(Items in a dataset)
##############################

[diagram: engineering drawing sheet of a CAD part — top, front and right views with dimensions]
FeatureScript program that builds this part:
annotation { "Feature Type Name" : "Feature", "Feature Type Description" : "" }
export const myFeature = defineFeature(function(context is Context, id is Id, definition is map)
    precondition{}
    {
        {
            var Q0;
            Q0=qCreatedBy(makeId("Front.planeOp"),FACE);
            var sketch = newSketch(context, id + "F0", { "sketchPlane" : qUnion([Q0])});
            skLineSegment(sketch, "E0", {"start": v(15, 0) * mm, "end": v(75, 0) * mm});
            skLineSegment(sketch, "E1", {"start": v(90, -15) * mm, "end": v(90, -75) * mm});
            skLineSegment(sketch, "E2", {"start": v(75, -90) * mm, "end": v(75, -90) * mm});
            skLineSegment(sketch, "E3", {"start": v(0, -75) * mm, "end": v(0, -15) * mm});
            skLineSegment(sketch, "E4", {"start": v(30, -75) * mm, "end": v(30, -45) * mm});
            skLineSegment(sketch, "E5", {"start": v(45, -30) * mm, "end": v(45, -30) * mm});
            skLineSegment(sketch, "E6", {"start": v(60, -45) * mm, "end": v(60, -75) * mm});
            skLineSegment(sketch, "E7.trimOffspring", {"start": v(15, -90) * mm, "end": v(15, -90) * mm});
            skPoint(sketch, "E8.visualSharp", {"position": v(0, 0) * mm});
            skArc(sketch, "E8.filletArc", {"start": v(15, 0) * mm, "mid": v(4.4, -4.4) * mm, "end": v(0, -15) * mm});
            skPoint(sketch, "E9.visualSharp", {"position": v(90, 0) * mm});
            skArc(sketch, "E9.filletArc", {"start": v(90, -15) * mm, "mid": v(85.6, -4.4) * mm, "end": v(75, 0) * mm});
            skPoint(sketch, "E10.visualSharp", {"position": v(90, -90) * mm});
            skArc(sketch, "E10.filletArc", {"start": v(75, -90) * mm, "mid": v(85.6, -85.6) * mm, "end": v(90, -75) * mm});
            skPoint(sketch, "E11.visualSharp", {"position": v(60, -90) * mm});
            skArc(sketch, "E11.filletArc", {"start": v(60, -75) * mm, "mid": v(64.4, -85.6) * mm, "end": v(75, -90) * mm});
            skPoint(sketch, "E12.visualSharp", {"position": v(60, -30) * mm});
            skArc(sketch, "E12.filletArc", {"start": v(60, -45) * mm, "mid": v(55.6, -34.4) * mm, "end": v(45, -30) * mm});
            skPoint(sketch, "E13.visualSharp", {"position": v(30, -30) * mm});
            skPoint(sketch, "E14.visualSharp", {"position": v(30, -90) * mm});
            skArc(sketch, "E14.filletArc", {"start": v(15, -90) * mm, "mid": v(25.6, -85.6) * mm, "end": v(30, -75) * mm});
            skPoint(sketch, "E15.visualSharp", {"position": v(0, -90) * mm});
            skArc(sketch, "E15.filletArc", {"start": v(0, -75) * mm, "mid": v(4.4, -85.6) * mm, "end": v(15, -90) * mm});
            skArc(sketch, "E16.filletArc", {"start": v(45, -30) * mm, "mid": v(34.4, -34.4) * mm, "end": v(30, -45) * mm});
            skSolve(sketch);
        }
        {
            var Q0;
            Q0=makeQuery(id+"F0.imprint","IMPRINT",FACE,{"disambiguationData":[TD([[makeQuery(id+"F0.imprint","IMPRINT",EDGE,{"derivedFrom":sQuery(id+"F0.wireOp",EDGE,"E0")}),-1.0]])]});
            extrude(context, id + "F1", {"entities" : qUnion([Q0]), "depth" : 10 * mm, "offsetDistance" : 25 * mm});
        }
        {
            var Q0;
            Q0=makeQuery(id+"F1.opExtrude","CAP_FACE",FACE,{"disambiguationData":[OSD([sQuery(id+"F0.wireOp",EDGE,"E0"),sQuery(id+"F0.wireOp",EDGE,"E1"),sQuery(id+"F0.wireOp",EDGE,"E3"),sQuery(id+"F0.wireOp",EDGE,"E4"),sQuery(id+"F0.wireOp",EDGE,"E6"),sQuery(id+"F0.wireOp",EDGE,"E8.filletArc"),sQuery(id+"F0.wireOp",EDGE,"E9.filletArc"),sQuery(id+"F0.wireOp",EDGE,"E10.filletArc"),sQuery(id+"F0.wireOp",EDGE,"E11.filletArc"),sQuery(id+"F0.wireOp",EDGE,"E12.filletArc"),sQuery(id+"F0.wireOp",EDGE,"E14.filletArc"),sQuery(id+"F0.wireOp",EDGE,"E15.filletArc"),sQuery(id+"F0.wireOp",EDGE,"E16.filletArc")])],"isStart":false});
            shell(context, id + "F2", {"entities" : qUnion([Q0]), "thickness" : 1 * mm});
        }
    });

##############################

> [The problem] Write out the lines from the start of the items up to and including the line with "v(85.6, -4.4) *", substituting "frontPlane" for "Q0" throughout and leaving everything else as it is.

> [Reply]
[diagram: engineering drawing sheet of a CAD part — top, front and right views with dimensions]
FeatureScript program that builds this part:
annotation { "Feature Type Name" : "Feature", "Feature Type Description" : "" }
export const myFeature = defineFeature(function(context is Context, id is Id, definition is map)
    precondition{}
    {
        {
            var frontPlane;
            frontPlane=qCreatedBy(makeId("Front.planeOp"),FACE);
            var sketch = newSketch(context, id + "F0", { "sketchPlane" : qUnion([frontPlane])});
            skLineSegment(sketch, "E0", {"start": v(15, 0) * mm, "end": v(75, 0) * mm});
            skLineSegment(sketch, "E1", {"start": v(90, -15) * mm, "end": v(90, -75) * mm});
            skLineSegment(sketch, "E2", {"start": v(75, -90) * mm, "end": v(75, -90) * mm});
            skLineSegment(sketch, "E3", {"start": v(0, -75) * mm, "end": v(0, -15) * mm});
            skLineSegment(sketch, "E4", {"start": v(30, -75) * mm, "end": v(30, -45) * mm});
            skLineSegment(sketch, "E5", {"start": v(45, -30) * mm, "end": v(45, -30) * mm});
            skLineSegment(sketch, "E6", {"start": v(60, -45) * mm, "end": v(60, -75) * mm});
            skLineSegment(sketch, "E7.trimOffspring", {"start": v(15, -90) * mm, "end": v(15, -90) * mm});
            skPoint(sketch, "E8.visualSharp", {"position": v(0, 0) * mm});
            skArc(sketch, "E8.filletArc", {"start": v(15, 0) * mm, "mid": v(4.4, -4.4) * mm, "end": v(0, -15) * mm});
            skPoint(sketch, "E9.visualSharp", {"position": v(90, 0) * mm});
            skArc(sketch, "E9.filletArc", {"start": v(90, -15) * mm, "mid": v(85.6, -4.4) * mm, "end": v(75, 0) * mm});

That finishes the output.